▸ AIM OF THE EXERCISE
Write out the opening lines of the data word for word, up to and including the line with "Naming: UPPER_SNAKE_CASE for", and leave every picture and every later line out.

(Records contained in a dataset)
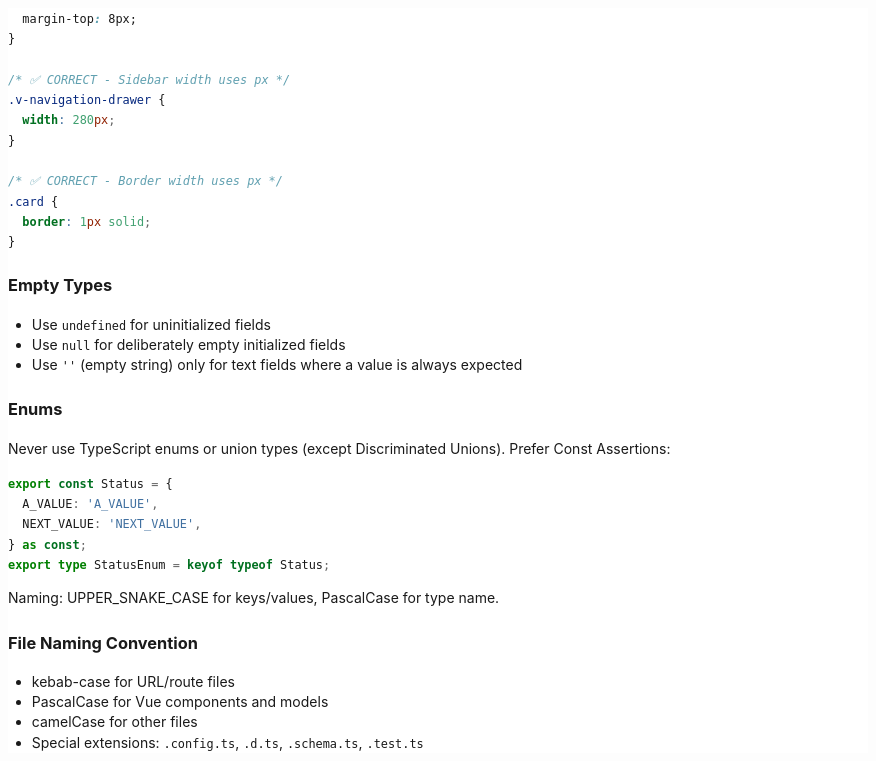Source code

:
 ```css
  margin-top: 8px;
}

/* ✅ CORRECT - Sidebar width uses px */
.v-navigation-drawer {
  width: 280px;
}

/* ✅ CORRECT - Border width uses px */
.card {
  border: 1px solid;
}
```

### Empty Types

- Use `undefined` for uninitialized fields
- Use `null` for deliberately empty initialized fields
- Use `''` (empty string) only for text fields where a value is always expected

### Enums

Never use TypeScript enums or union types (except Discriminated Unions). Prefer Const Assertions:

```ts
export const Status = {
  A_VALUE: 'A_VALUE',
  NEXT_VALUE: 'NEXT_VALUE',
} as const;
export type StatusEnum = keyof typeof Status;
```

Naming: UPPER_SNAKE_CASE for keys/values, PascalCase for type name.

### File Naming Convention

- kebab-case for URL/route files
- PascalCase for Vue components and models
- camelCase for other files
- Special extensions: `.config.ts`, `.d.ts`, `.schema.ts`, `.test.ts`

▸ EXERCISE SOLUTION
Source code

:
 ```css
  margin-top: 8px;
}

/* ✅ CORRECT - Sidebar width uses px */
.v-navigation-drawer {
  width: 280px;
}

/* ✅ CORRECT - Border width uses px */
.card {
  border: 1px solid;
}
```

### Empty Types

- Use `undefined` for uninitialized fields
- Use `null` for deliberately empty initialized fields
- Use `''` (empty string) only for text fields where a value is always expected

### Enums

Never use TypeScript enums or union types (except Discriminated Unions). Prefer Const Assertions:

```ts
export const Status = {
  A_VALUE: 'A_VALUE',
  NEXT_VALUE: 'NEXT_VALUE',
} as const;
export type StatusEnum = keyof typeof Status;
```

Naming: UPPER_SNAKE_CASE for keys/values, PascalCase for type name.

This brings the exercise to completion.